Robert laid himself on the grass at her feet, and read:--
MY TWO GENIUSES.
One is a slow and melancholy maid:
I know not if she cometh from the skies,
Or from the sleepy gulfs, but she will rise
Often before me in the twilight shade
Holding a bunch of poppies, and a blade
Of springing wheat: prostrate my body lies
Before her on the turf, the while she ties
A fillet of the weed about my head;
And in the gaps of sleep I seem to hear
A gentle rustle like the stir of corn,
And words like odours thronging to my ear:
'Lie still, beloved, still until the morn;
Lie still with me upon this rolling sphere,
Still till the judgment--thou art faint and worn.'
The other meets me in the public throng:
Her hair streams backward from her loose attire;
She hath a trumpet and an eye of fire;
She points me downward steadily and long--
'There is thy grave--arise, my son, be strong!
Hands are upon thy crown; awake, aspire
To immortality; heed not the lyre
Of the enchantress, nor her poppy-song;
But in the stillness of the summer calm,
Tremble for what is godlike in thy being.
Listen awhile, and thou shalt hear the psalm
Of victory sung by creatures past thy seeing;
And from far battle-fields there comes the neighing
Of dreadful onset, though the air is balm.'
Maid with the poppies, must I let thee go?
Alas! I may not; thou art likewise dear;
I am but human, and thou hast a tear,
When she hath nought but splendour, and the glow
Of a wild energy that mocks the flow
Of the poor sympathies which keep us here.
Lay past thy poppies, and come twice as near,
And I will teach thee, and thou too shalt grow;
And thou shalt walk with me in open day
Through the rough thoroughfares with quiet grace;
And the wild-visaged maid shall lead the way,
Timing her footsteps to a gentler pace,
As her great orbs turn ever on thy face,
Drinking in draughts of loving help alway.
Miss St. John did not speak.
'War ye able to follow him?' asked Robert.
'Quite, I assure you,' she answered, with a tremulousness in her voice which delighted Robert as evidence of his friend's success.
'But they're nae a' so easy to follow, I can tell ye, mem. Just hearken to this,' he said, with some excitement.

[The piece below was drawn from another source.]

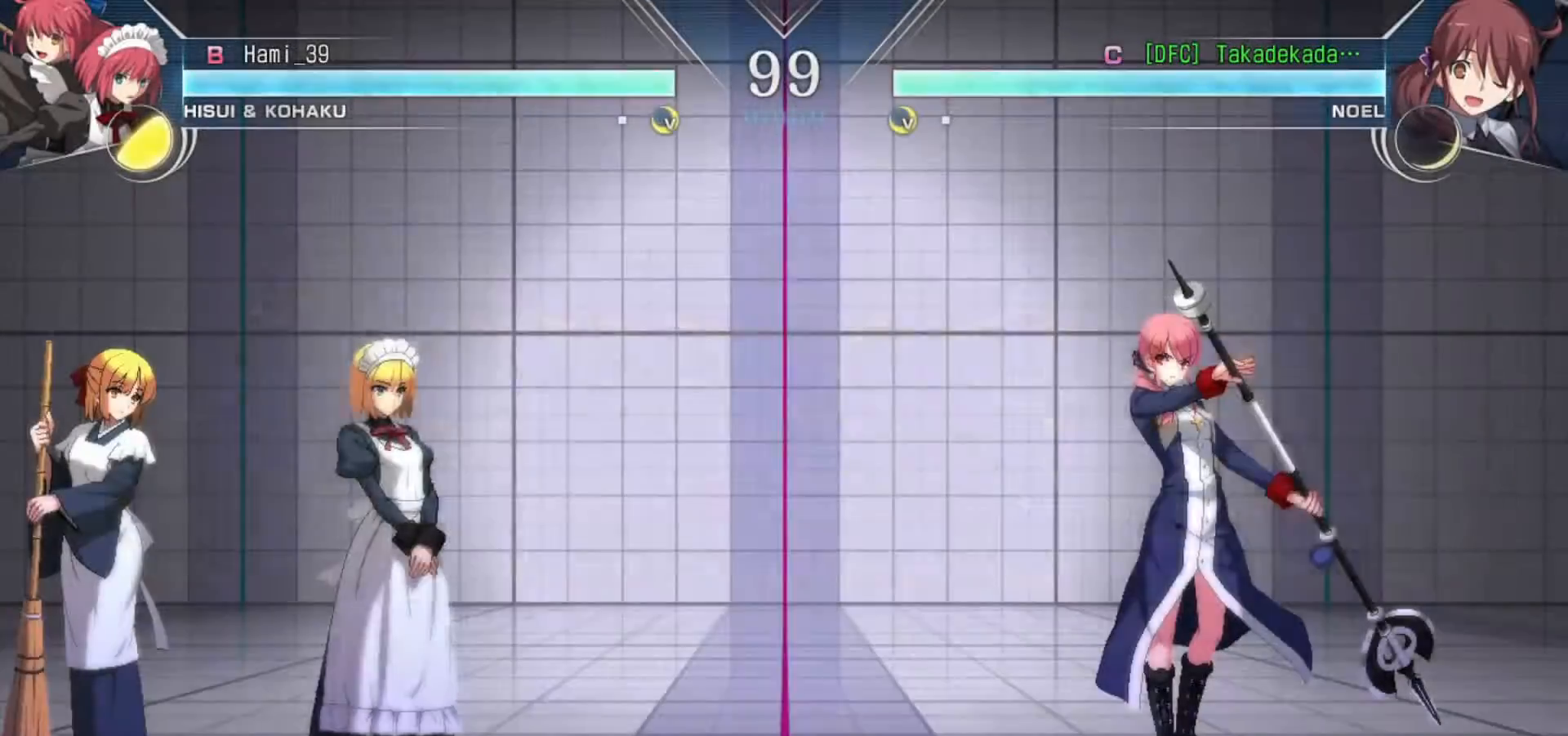
{"buttons": [], "left_stick": "center", "events": []}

When the storm was proudest,
And the wind was loudest,
I heard the hollow caverns drinking down below;
When the stars were bright,
And the ground was white,
I heard the grasses springing underneath the snow.
Many voices spake--
The river to the lake,
The iron-ribbed sky was talking to the sea;
And every starry spark
Made music with the dark,
And said how bright and beautiful everything must be.
'That line, mem,' remarked Robert, ''s only jist scrattit in, as gin he had no intention o' leavin' 't, an' only set it there to keep room for anither. But we'll jist gang on wi' the lave o' 't. I ouchtna to hae interruppit it.'
When the sun was setting,
All the clouds were getting
Beautiful and silvery in the rising moon;
Beneath the leafless trees
Wrangling in the breeze,
I could hardly see them for the leaves of June.
When the day had ended,
And the night descended,
I heard the sound of streams that I heard not through the day
And every peak afar,
Was ready for a star,
And they climbed and rolled around until the morning gray.
Then slumber soft and holy
Came down upon me slowly;
And I went I know not whither, and I lived I know not how;
My glory had been banished,
For when I woke it vanished,
But I waited on it's coming, and I am waiting now.
'There!' said Robert, ending, 'can ye mak onything o' that, Miss St. John?'
'I don't say I can in words,' she answered; 'but I think I could put it all into music.'
'But surely ye maun hae some notion o' what it's aboot afore you can do that.'
'Yes; but I have some notion of what it's about, I think. Just lend it to me; and by the time we have our next lesson, you will see whether I'm not able to show you I understand it. I shall take good care of it,' she added, with a smile, seeing Robert's reluctance to part with it. 'It doesn't matter my having it, you know, now that you've read it to me, I want to make you do it justice.--But it's quite time I were going home. Besides, I really don't think you can see to read any more.'
'Weel, it's better no to try, though I hae them maistly upo' my tongue: I might blunder, and that wad blaud them.--Will you let me go home with you?' he added, in pure tremulous English.
'Certainly, if you like,' she answered; and they walked towards the town.
Robert opened the fountain of his love for Ericson, and let it gush like a river from a hillside. He talked on and on about him, with admiration, gratitude, devotion. And Miss St. John was glad of the veil of the twilight over her face as she listened, for the boy's enthusiasm trembled through her as the wind through an Æolian harp. Poor Robert! He did not know, I say, what he was doing, and so was fulfilling his sacred destiny.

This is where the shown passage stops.